In cases involving more than negligence, where there is recklessness, intentional or willful misconduct, a pattern of consciously disregarding known serious risks of death or the like, there may be effective ways to challenge the $300,000 non-economic loss caps which continue to be invoked in health care cases.

Low Non-Economic Loss Caps in Healthcare Cases

Of course, in facility death cases the loved one who died from substandard care typically was no longer a worker and there are no lost earnings type damages available. Non-economic losses are at the heart of most of these claims.

While Colorado’s legislature has significantly increased caps for virtually all other types of cases, the healthcare lobby is so strong that the legislature again recently decided to continue to maintain Colorado’s low caps against doctors and facilities.

Understanding the “Felonious Killing” Doctrine

However, in almost all facility cases, the application of the “felonious killing” doctrine potentially can vitiate caps limits for nursing homes or assisted living facilities in aggravated wrongful death claims.

As set forth in C.R.S. § 15-11-803(1)(b), a felonious killing includes not just murder but also manslaughter. Under this doctrine, the conviction of an individual or corporation is not necessary to establish a civil felonious killing. Even if a person charged with such a crime is not convicted or is convicted of a different and less serious crime, this doctrine permits an interested person to petition the court in a wrongful death case to decide if there is evidence supporting that a felonious killing can be established civilly under a non-criminal, much lower, preponderance of the evidence standard.

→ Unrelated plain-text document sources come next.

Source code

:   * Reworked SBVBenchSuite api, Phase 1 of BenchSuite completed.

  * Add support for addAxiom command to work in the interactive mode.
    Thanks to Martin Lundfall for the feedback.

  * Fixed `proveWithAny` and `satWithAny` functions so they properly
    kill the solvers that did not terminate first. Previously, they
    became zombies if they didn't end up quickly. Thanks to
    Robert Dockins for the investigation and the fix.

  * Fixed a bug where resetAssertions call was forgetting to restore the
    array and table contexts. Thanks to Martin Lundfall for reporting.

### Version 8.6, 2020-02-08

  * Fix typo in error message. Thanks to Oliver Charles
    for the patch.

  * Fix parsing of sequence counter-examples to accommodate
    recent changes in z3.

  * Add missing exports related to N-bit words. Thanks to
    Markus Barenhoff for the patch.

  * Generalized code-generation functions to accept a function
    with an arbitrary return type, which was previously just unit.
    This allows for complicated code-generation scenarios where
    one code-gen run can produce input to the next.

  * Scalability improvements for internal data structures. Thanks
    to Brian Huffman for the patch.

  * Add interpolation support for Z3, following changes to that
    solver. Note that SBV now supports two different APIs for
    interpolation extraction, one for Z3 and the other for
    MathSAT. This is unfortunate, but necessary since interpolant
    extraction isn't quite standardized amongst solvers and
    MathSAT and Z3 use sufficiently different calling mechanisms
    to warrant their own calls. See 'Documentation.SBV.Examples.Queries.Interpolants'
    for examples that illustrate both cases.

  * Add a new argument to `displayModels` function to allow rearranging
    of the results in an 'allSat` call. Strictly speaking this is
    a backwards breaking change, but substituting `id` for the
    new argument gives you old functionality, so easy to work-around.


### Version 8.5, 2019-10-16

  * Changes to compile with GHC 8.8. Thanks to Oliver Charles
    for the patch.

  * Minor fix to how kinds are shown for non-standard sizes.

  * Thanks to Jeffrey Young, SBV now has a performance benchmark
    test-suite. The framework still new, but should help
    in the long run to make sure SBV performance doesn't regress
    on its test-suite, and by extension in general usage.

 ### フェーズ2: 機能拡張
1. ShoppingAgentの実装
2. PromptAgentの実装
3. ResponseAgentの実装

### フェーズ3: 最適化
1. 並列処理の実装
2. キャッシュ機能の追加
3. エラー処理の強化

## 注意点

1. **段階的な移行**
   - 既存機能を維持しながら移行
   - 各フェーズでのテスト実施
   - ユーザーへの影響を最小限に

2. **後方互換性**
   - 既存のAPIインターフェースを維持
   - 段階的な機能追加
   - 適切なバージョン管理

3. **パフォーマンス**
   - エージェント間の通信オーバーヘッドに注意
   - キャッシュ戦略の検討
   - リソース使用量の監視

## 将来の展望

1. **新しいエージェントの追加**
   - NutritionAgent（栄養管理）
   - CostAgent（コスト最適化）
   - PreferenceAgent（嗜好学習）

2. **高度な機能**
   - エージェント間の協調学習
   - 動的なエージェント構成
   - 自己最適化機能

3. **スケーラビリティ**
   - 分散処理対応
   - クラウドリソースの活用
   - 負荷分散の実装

Key Elements of the “Felonious Killing” Doctrine

At the heart of this doctrine is a showing of a conscious or reckless disregard for a “substantial and unjustifiable risk” of death. This is the kind of risk that constitutes a gross deviation from the standard of care a reasonable person or facility would exercise under the circumstances.

In our experience, facility management teams too often make economic or other self-interested decisions, not in the best interests of other residents, to keep residents who pose a dangerous threat or to not acquire needed materials or provide staff training and rigorously implement procedures known to be essential to protect their residents — e.g. in COVID cases long after pandemic infection control principles were clearly established. 

We have seen several cases in which the management team, and even higher-ups in the ownership chain, have engaged in just such egregious and reckless deviations, e.g., by continuing to keep a resident who is known to be violently assaulting other residents.

Cases have also held under this statute that a person, which includes corporations, can be found to have acted recklessly by disregarding a substantial and unjustifiable risk that a death could occur.  The issue is whether the defendant caused the death “by acting in a manner that involves a substantial and unjustifiable risk of death and, although the actor is conscious of the risk, he…nevertheless chooses to engage in the action.”   

These principles have been expressly applied in a long term care case in Colorado to potentially bust caps against a business operating a secured memory care unit where a resident beat another resident to death. 

The death risk also does not have to be “more likely than not to occur” or “probable” in order to be substantial. A risk is substantial even if the risk is much less than fifty percent.

Re-evaluating Non-Economic Loss Caps

The Colorado legislature clearly needs to bring the non-economic loss caps against health care providers and facilities fairly into line with the modern world and stop trivializing these deaths which scar the people who survive the loss of their loved ones for their whole lifetimes. 

The felonious killing doctrine, along with deceptive trade practices and other similar approaches, are tools that may be available in egregious cases to increase the power and value of claims while we wait for the legislature to stop discriminating in favor of healthcare providers and facilities.